Al respecto, conviene precisar que el fin de la acción educativa y la naturaleza de lo que ocurre esencialmente en los colegios, es ayudar con eficacia a que los estudiantes alcancen la plenitud de su ser personal, proceso en que al menos se pueden identificar cinco propósitos: inspirar a los alumnos para que se sorprendan respecto a la realidad y también para que despierten su interés por aprender y formarse a sí mismos; educar el carácter en torno a la verdad, el bien y la belleza; desarrollar virtudes para que los alumnos vivan en coherencia con sus fines existenciales; concretar la formación como un proceso de personalización, de crecimiento personal; y finalmente reconocer que la educación se orienta al crecimiento profundo de la vida interior.

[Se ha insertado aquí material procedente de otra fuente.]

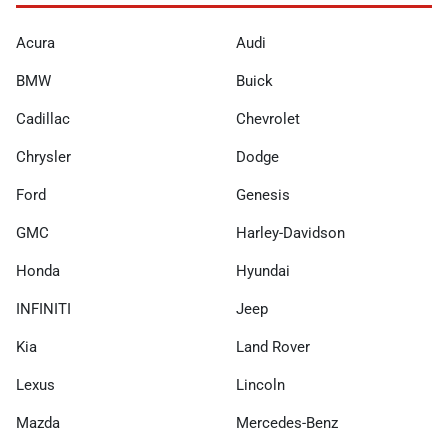
Acura
Audi
BMW
Buick
Cadillac
Chevrolet
Chrysler
Dodge
Ford
Genesis
GMC
Harley-Davidson
Honda
Hyundai
INFINITI
Jeep
Kia
Land Rover
Lexus
Lincoln
Mazda
Mercedes-Benz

Todo este complejo, variado y multiforme proceso de humanización no se encuentra en otros ambientes. Incluso en la familia no se cuenta con todos los recursos, estímulos y oportunidades conducentes a lograr con eficacia esos fines. Desde luego, y es necesario señalarlo, en la familia se proporcionan y robustecen los pilares necesarios para levantar la edificación valórica personal, no obstante, es en la escuela donde se encuentran en gran medida, los requerimientos para proveer una formación integral. Desafortunadamente, en cada uno de los colegios a los que hacemos referencia, grupos de violentos jóvenes con conductas antisociales privan e impiden a cientos de estudiantes a lograr los fines de la educación, conculcando, con ello, la dignidad de cada persona afectada y por cierto, también la dignidad de ellos mismos.
Para decirlo con más claridad, los alumnos de los colegios en que se llevan a cabo tomas e interrupciones violentas de su quehacer pedagógico pierden el caudal de recursos de humanización que debe proveer toda escuela, y en su reemplazo, obtienen modelos conductuales de violencia y también de deterioro moral. Planteado el problema desde otro modo, habría que preguntarse cuánto se puede deformar por ejemplo, un joven de doce o catorce años en este ambiente; y también cabe preguntar desde una perspectiva antropológica acerca de en qué medida y por cuánto tiempo esos alumnos con sus solos recursos personales pueden resistir una embestida de violencia y deshumanización.
Cuesta entender que las autoridades y sostenedores de los colegios en crisis no adopten medidas para que cada comunidad educativa que ha sido vulnerada, pueda volver al cauce normal.